Under federal law, if a pension or savings plan distribution is between $1,000 and $5,000 and the employee hasn't told the employer what to do with the money, the employer--unless it decides to keep the money in the plans--must transfer the funds to an individual retirement account it selects.
The final regulations make clear that terminating employees' Roth 401(k) and traditional 401(k) account balances can be kept separate to determine if the $1,000 rollover threshold was hit.
For example, if a terminating employee had $800 in his or her Roth 401(k) account and $600 in his or her traditional 401(k) account, the employer would not have to transfer the balances to an IRA. Instead, the employer could simply cut distribution checks to the employee.
The other clarification involves 401(k) catch-up contributions. Under federal law, employees 50 and older can contribute an extra $5,000 a year to their 401(k) plans. The final regulations make clear that catch-up contributions can be made to Roth accounts. The $5,000 limit would remain the same and employees would decide what portion, if any, of their catch-up contribution would go to their Roth or traditional 401(k) account.
With final rules in place, employers now have the regularity certainty they need to operate the plans. That comes about nine months after Congress eliminated the biggest obstacle that stalled adoption of the plans: making the plans permanent, which legislators did last year as part of a pension funding reform bill.
Without the change, the provision in the 2001 law (see sidebar) creating the accounts would have expired at the 2010. That uncertainty about the accounts' future had resulted in many employers staying on the sidelines.
"You wouldn't want to do all the work knowing that Roth plans could sunset in a few years," said Kyle Brown, an attorney with Watson Wyatt Worldwide in Arlington, Va.
With the future of the plans decided and final rules in place, experts expect employer adoption of the plans to pick up, though only slowly.
The plans will "become more mainstream," but it will take a while, said Pam Hess, director of retirement research at Hewitt Associates Inc. in Lincolnshire, Ill.
So far, the employer takeup rate has been "pretty slow," said Michael Weddell, a principal at Mercer Human Resource Consulting in Detroit. Experts put the employer adoption rate between 5% and 15%.
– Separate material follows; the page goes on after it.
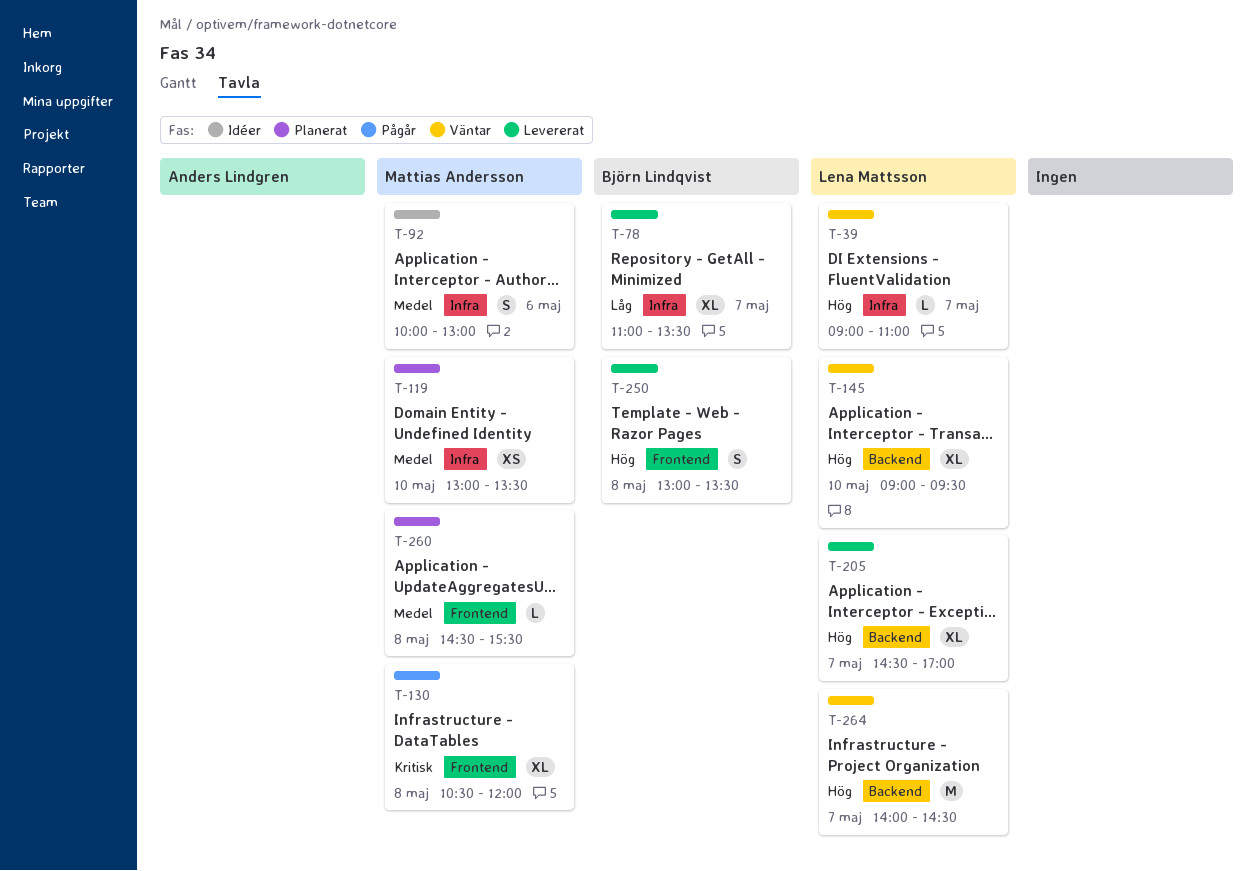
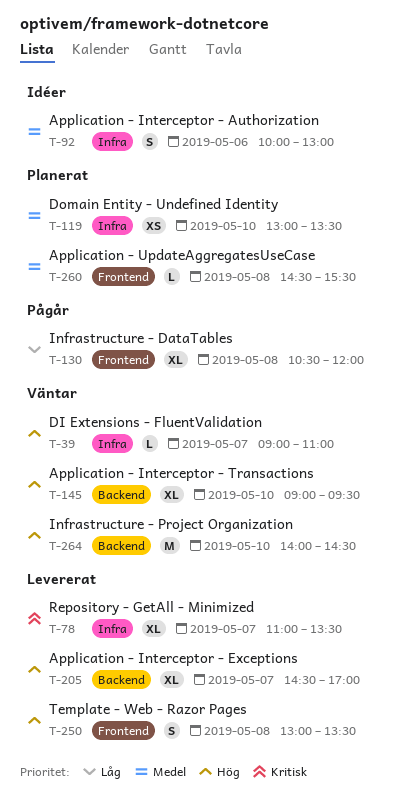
T-78, priority: Låg -> Kritisk
T-130, priority: Kritisk -> Låg
T-264, day: May 7 -> May 10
Others factors holding back employer adoption of Roth plans have been time constraints as they have had to deal with other more pressing pension-related issues, such as evaluating whether they should freeze their defined benefit plans and enhance their 401(k) plans or add an automatic enrollment feature to their 401(k) plans.
"Other projects have had a higher priority. That doesn't mean Roth adoption won't happen, it just isn't going to happen overnight," said Rachel Kugelmass, a director with Affiliated Computer Services Inc. in New York.
Low participation rates
Still, some employers have shied away from the plans because they are not convinced that a meaningful percentage of employees would participate.
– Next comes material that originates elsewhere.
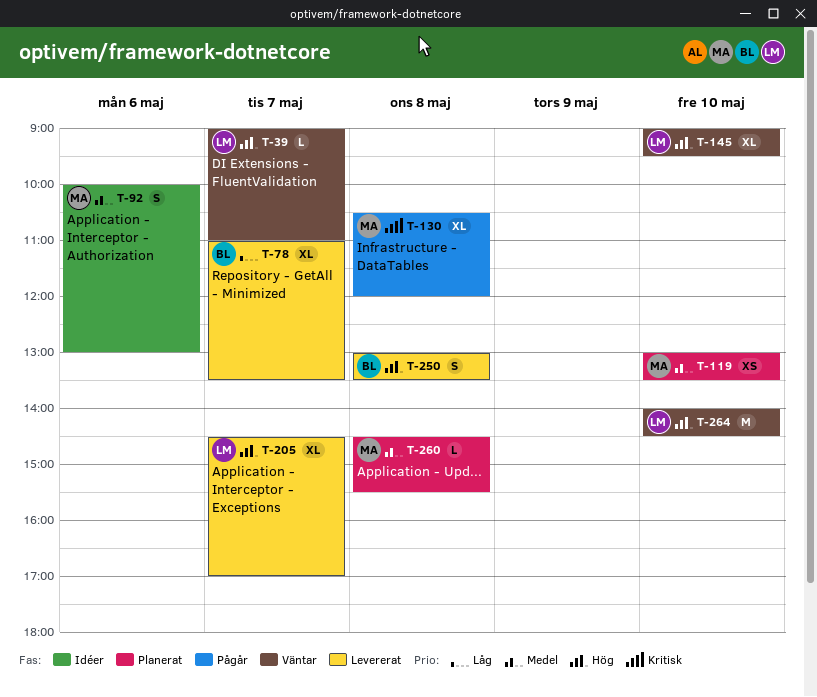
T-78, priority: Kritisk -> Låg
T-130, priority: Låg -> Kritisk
For lower-paid employees, potential tax savings in the future pale in comparison with the need to use current income for more immediate family needs, said Lea Gerber, director of risk management and benefits at Elixir Industries, a diverse manufacturer in Mission Viejo, Calif.
Employers that have added Roth accounts to their traditional 401(k) plans report very low participation. For example, at Chicago-based Hartmarx Corp., only about 3% of eligible participants made contributions to Roth accounts last year, despite a robust communications program. Possible reasons for the low participation rate include the newness of the program and that employees tend to be more focused on immediate tax deductions, said Michael Pikelny, corporate actuary and employee benefit consultant.
Other employers, though, report higher participation rates. For example, at A.G. Edwards & Sons Inc., 11.3% of eligible employees made Roth contributions last year, with employees contributing an average 8.3% of pay to the accounts compared vs. an average 8.9% in the company's traditional 401(k) plan, said Roger Elbert, manager of employee benefits in St. Louis.